The second issue concerns the proper employee against whom to compare the Claimant for purposes of determining what overtime the Claimant would have worked had he not been wrongfully discharged. The Carrier compared the Claimant to the next junior employee at Hunter Yard in Newark, New Jersey, because that was his headquarters at the time of his dismissal and, upon reinstatement, the Claimant exercised seniority to Hunter Yard. The Organization maintains, however, that the Carrier should have compared the Claimant to three other employees: the next junior employee atAdams Maintenance of Way Base in Newark, New Jersey; the next junior employee at Penn Station, New York; and the next junior employee at Sunnyside Yard. The Organization contends that throughout his history the Claimant worked at various locations within his seniority district. The Organization maintains that the Claimant sought to maximize his overtime opportunities. The three junior employees suggested by the Organization, in its view, better capture the Claimant's real likely loss of overtime than does comparing him to the next junior employee at Hunter Yard.


We are not persuaded by the Organization's argument. We refuse to speculate as to how often and where the Claimant would have moved had he worked during the period that he was dismissed.
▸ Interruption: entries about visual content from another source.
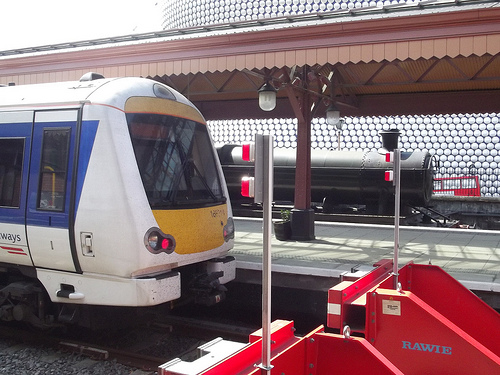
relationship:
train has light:
[0, 72, 236, 335] [146, 228, 161, 255]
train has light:
[0, 72, 236, 335] [227, 218, 236, 240]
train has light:
[0, 72, 236, 335] [153, 82, 176, 99]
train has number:
[0, 72, 236, 335] [209, 206, 229, 218]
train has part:
[0, 72, 236, 335] [0, 283, 46, 322]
The one undisputed objective fact apparent from the record is that at the time of his dismissal, the Claimant was headquartered at Hunter Yard and, upon his reinstatement, the Claimant exercised seniority to Hunter Yard. Under these circumstances, the Carrier acted properly in basing overtime on the record of the next junior employee headquartered at Hunter Yard.

Page 3 Serial No. 384
Interpretation No. 1 to

                                        Award No. 33024 Docket No. MW-34068


The final issue arises because the Carrier reduced the Claimant's backpay compensation by 19 percent. According to the Carrier, the reduction was justified because of the Claimant's absenteeism during the three years prior to his dismissal. The Carrier cites several Awards that allow reductions in compensation based on a claimant's attendance record.
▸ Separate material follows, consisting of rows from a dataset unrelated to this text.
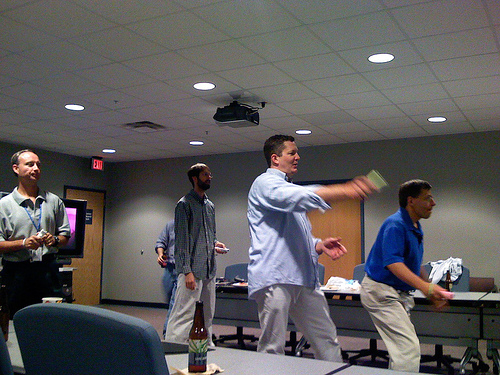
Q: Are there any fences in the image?
A: No, there are no fences.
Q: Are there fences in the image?
A: No, there are no fences.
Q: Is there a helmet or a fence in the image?
A: No, there are no fences or helmets.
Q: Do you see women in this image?
A: No, there are no women.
The purpose of an Award of compensation for lost wages is to place the Claimant in the economic position he would have occupied had he not been wrongfully dismissed. Thus, under appropriate circumstances, a claimant's absenteeism record, if left unexplained, can support a conclusion that the backpay award should be reduced to avoid giving the claimant a windfall.


In the instant case, however, during consideration on the property, the Organization asserted that the Claimant's absenteeism was due to a kidney ailment and to carpel tunnel syndrome. The Organization backed this assertion by pointing to the fact that the Carrier never initiated disciplinary action for chronic absenteeism during this period. Finally, the Organization asserted that the Claimant had been treated successfully for these medical conditions prior to his dismissal. Thus, in the Organization's view, consideration of the Claimant's prior attendance record distorts the picture of the earnings he would have had if he had not been dismissed.
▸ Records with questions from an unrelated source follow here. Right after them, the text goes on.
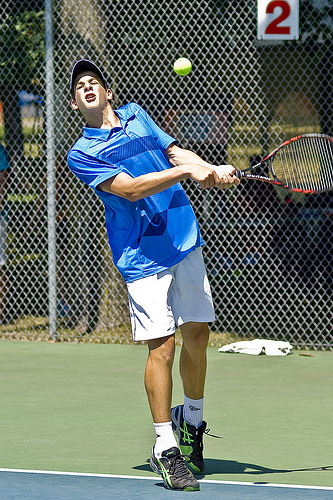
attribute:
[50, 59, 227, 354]
man — playing, looking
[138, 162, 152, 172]
shirt — polo, blue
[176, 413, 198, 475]
shoes — tennis, green, black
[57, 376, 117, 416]
tennis court — green, blue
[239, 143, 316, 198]
tennis racket — black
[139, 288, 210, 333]
shorts — white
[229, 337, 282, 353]
cloth — white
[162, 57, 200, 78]
tennis ball — air, yellow, green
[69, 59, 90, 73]
cap — baseball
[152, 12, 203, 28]
fence — tall, metal, chain, chain link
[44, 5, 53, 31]
post — metal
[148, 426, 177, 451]
sock — white, crew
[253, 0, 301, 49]
sign — white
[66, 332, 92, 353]
turf — green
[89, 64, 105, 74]
visor — black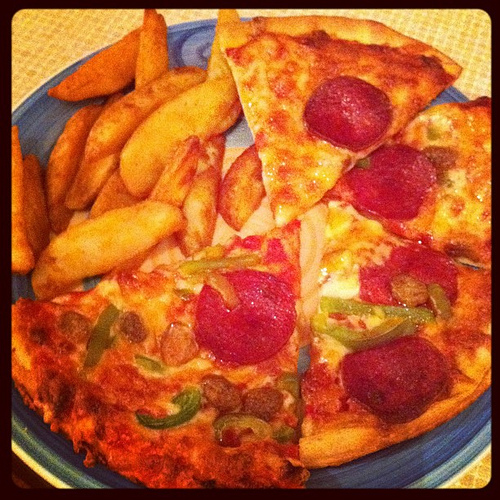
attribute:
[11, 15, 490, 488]
plate — round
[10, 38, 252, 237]
fries — brown, crispy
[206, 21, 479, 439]
pizza — topped, cheesy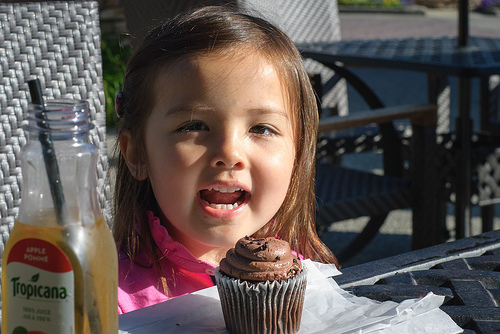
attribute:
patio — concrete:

The Organization's assertions concerning the Claimant's medical conditions were not disputed during handling on the property. Accepting these assertions as true, which on the record presented we must do, leads inevitably to the conclusion that the Claimant's attendance record for the three years prior to his dismissal cannot serve as a basis for reducing his compensation. Accordingly, we hold that the Carrier acted improperly in reducing the Claimant's backpay by 19 percent.


Referee Martin H. Malin who sat with the Division as a neutral member when Award 33024 was adopted, also participated with the Division in making this Interpretation.


                        NATIONAL RAILROAD ADJUSTMENT BOARD By Order of Third Division


                        Dated at Chicago, Illinois, this 20th day of December, 2000.